Ve yine maalesef bu yıkım dünyaya egemen olan sömürgeci güçlerin uşağı olan bir
iktidar ve onun içteki yardakçıları tarafından, bu cumhuriyetin koruyucuları
sırtlarından bıçaklanarak gerçekleştirilmekte. Bu ülkenin götürülmek istendiği
yer parçalanmış bir vatan, bölünmüş bir millet, demokrasinin olmadığı bir
otoriter yönetim, evrensel değil şeriyat hükümlerinin yer aldığı bir hukuk,
vatanı için değil ABD’nin arzuları doğrultusunda savaşan bir ordu, adaletin değil
yıkımın emrindeki bir yargı….
Tüm yurtta
ülkemizin götürüldüğü bu yolda bir kurbağa gibi yavaş yavaş pişirilen ve uyuşturulan
halkın bir şekilde daldığı derin uykudan uyandırılması gerekir. Bu uyanış ancak
yine halk içinden gelecek öncüler ile olacaktır.
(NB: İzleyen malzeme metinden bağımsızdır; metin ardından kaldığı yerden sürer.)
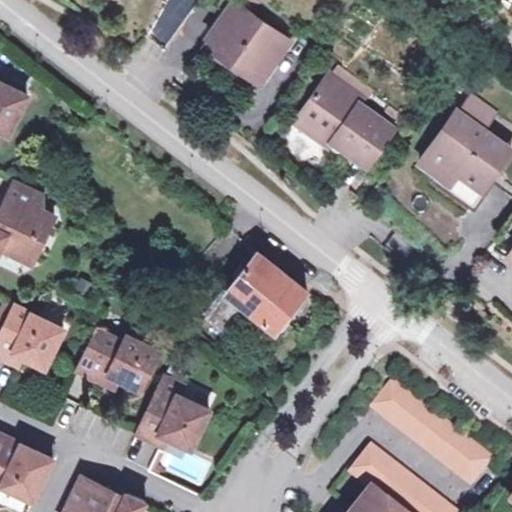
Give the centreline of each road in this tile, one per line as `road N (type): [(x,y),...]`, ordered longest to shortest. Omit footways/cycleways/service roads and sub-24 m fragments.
road 1 (residential): [(374,300),(0,0)]
road 2 (residential): [(374,300),(262,450),(262,471)]
road 3 (residential): [(262,471),(281,463),(394,316)]
road 4 (residential): [(228,511),(79,451)]
road 5 (residential): [(511,402),(394,316)]
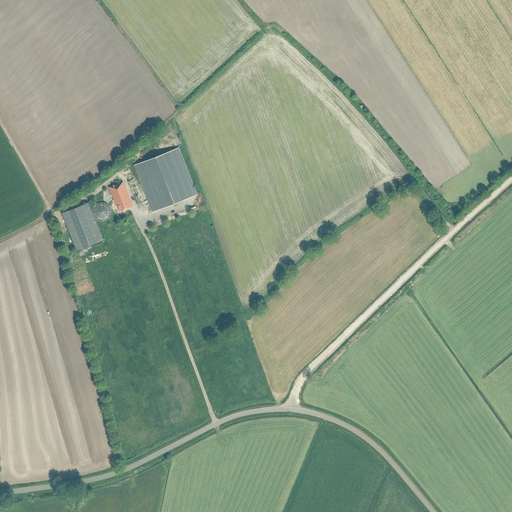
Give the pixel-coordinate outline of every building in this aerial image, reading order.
[(152,212),(197,194),(179,147),(134,165),(152,212)] [(133,179),(127,181),(137,205),(140,203),(137,196),(140,195),(133,179)] [(122,181),(108,187),(116,206),(117,206),(119,211),(132,206),(122,181)] [(88,202),(61,213),(76,250),(103,240),(92,211),(88,202)] [(105,202),(102,202),(98,203),(95,206),(93,209),(93,213),(94,216),(97,219),(100,221),(104,221),(108,220),(110,217),(112,214),(112,210),(111,206),(109,204),(105,202)]
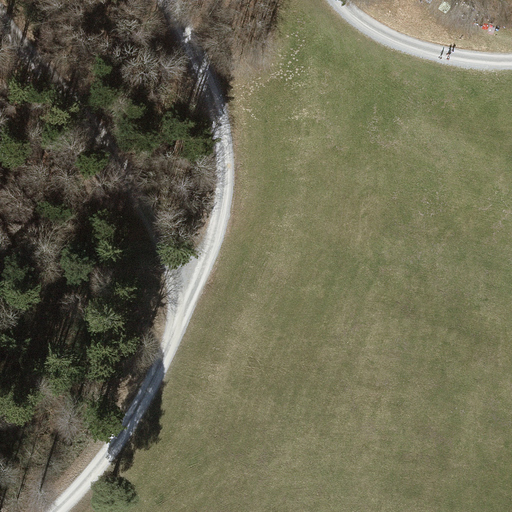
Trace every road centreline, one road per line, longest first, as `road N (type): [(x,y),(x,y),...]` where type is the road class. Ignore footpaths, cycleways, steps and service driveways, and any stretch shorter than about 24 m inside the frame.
road 1 (track): [(0,16),(115,160),(185,297)]
road 2 (track): [(185,297),(214,229),(223,159),(206,73),(168,0)]
road 3 (track): [(185,297),(145,395),(82,482),(49,511)]
road 4 (track): [(334,0),(416,48),(511,62)]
Öncülerin bir şekilde
seslerini bu uyuşuk halka duyurması gerekir.
Silivri’deki
vatanseverler için ömür boyu esaret isteyen işgal savcılarına karşı 19 mart
günü tüm yurtta ve Muğla’da protesto gösterileri yapılmıştır. İlçe örgütümüz de
her eylemde olduğu gibi Muğla’daki gösterilerde yerini almıştır.
Bir günlük bir
süre içerisinde organize olup bir otobüsü doldurarak Muğla’ya giden bizleri Muğla
sınırsızlık meydanında robokoplar karşıladı.
Zamanından önce
geldiğimizden bir süre beklememiz gerekti. Ancak bu süre içinde sadece işçi
partisi değil diğer ulusalcılarında çağrılı olmasına rağmen beklenen kalabalık
maalesef başlangıçta sağlanamadı. Biraz gecikmeli de olsa İşçi partisi, TGB ve ADD temsilcileri konuşmalarını tamamladı.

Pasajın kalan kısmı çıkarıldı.